So, I personally see while the hype is very much about personals and wearables and such, I think it’s those industrial cases where the cost differential is suddenly going to make it massively more cost effective and build real business cases about monitoring and connecting plants, machinery, tools. Another example is a company Hilti, who are one of the top tool makers in the world, they are making smart tools. And one of the interesting things there, that you are seeing in many industries, is a shift that IoT is enabling from selling a device or selling a system to leasing it. So changing from a capital expense to an operating expense. And another example there is a company in Dubai called Pacific Controls who manage all sorts of buildings, security, all around the whole of Dubai. And for example they are talking about changing the business model from selling an elevator to renting it based on how much it goes up and down, so usage based tracking, usage based monitoring and IoT is enabling this shift from a sale to a rental model.

So Hilti, and other tool companies, are shifting from selling a jackhammer to setting up a rental counter on the construction site and the construction workers come and check out a jackhammer and then they check it back in. Now, if it goes missing, before if you sold a jackhammer to a construction company when you walk about their construction site, then that’s great, you’d sell another jackhammer, now it goes missing, you pay for that. So, these kind of economics are changing very much and it’s similar to software people who noticed the change from buying hardware to cloud has been based on a technological shift, it’s exactly the thing with IoT that we are seeing in industrial cases.

   

4. It’s more like pay as you use and pay how you use?

Exactly. With the sensors and the actuators inside these devices allowing that to happen and monitoring where the devices are and how much they are being used, are they working well, switching them off if you stop paying, all this kind of stuff. Yes, exactly.

Saved data entries
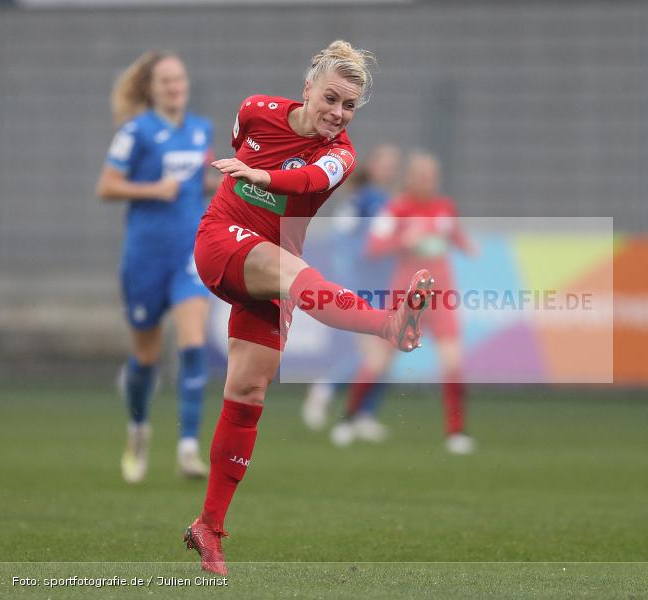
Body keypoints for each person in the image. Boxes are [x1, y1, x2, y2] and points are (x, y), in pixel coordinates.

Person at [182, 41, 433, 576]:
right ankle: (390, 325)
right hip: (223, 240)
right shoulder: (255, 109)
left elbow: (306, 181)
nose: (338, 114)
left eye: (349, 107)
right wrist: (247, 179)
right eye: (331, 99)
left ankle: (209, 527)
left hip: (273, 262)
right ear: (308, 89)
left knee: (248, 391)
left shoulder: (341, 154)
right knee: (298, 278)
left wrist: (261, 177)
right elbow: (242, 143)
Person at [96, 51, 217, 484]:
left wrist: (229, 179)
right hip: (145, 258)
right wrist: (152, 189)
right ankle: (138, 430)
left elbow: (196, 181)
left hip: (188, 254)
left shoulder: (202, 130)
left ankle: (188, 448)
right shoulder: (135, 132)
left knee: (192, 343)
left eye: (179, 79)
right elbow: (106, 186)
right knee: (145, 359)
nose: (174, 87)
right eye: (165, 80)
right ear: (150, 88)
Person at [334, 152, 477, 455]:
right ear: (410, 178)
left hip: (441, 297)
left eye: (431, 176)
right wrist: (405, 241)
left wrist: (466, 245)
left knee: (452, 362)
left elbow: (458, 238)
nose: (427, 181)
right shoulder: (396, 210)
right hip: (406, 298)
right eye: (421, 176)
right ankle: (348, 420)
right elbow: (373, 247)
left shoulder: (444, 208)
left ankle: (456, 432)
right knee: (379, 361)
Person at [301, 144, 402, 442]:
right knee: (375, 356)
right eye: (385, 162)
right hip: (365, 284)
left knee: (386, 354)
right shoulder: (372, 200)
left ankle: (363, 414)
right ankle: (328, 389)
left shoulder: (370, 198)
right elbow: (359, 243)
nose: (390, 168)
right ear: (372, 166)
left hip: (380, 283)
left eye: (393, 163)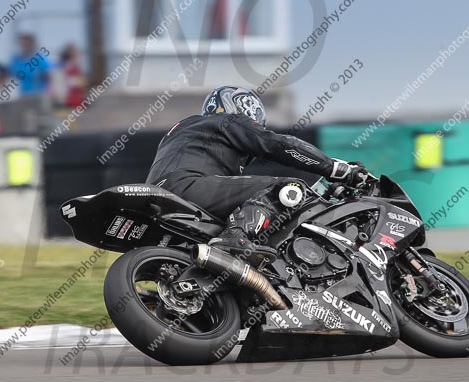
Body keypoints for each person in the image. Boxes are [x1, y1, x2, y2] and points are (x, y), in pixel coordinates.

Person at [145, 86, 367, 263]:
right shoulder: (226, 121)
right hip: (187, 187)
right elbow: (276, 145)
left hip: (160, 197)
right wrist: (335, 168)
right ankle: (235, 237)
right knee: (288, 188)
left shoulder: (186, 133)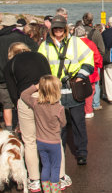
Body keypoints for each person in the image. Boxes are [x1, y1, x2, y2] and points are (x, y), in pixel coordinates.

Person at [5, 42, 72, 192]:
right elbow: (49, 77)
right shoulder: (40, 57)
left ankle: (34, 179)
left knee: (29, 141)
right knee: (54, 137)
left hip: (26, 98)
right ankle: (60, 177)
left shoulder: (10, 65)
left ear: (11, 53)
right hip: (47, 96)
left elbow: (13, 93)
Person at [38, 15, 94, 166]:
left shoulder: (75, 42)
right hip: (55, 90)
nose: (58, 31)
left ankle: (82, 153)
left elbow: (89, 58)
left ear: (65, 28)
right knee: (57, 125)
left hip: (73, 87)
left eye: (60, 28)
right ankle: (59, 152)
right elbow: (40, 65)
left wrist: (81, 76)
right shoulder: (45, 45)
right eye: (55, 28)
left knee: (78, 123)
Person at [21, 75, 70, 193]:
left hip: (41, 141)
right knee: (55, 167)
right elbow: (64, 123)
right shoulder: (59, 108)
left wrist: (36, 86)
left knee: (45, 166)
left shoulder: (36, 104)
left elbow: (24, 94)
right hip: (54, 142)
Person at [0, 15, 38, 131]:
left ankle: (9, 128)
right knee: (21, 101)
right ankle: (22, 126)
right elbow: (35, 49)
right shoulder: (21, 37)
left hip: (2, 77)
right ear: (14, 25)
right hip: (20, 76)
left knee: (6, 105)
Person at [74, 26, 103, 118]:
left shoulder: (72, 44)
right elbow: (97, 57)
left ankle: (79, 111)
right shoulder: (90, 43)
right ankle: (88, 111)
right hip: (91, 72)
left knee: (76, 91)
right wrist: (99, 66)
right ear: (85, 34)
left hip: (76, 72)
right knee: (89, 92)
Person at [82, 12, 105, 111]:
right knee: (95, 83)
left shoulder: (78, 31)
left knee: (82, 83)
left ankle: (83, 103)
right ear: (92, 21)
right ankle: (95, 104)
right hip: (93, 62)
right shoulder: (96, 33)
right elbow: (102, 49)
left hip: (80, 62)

**What to produce**
Reproduce the IoT business-model passage word for word from "So Hilti, and" to "in industrial cases.".

**Response below**
So Hilti, and other tool companies, are shifting from selling a jackhammer to setting up a rental counter on the construction site and the construction workers come and check out a jackhammer and then they check it back in. Now, if it goes missing, before if you sold a jackhammer to a construction company when you walk about their construction site, then that’s great, you’d sell another jackhammer, now it goes missing, you pay for that. So, these kind of economics are changing very much and it’s similar to software people who noticed the change from buying hardware to cloud has been based on a technological shift, it’s exactly the thing with IoT that we are seeing in industrial cases.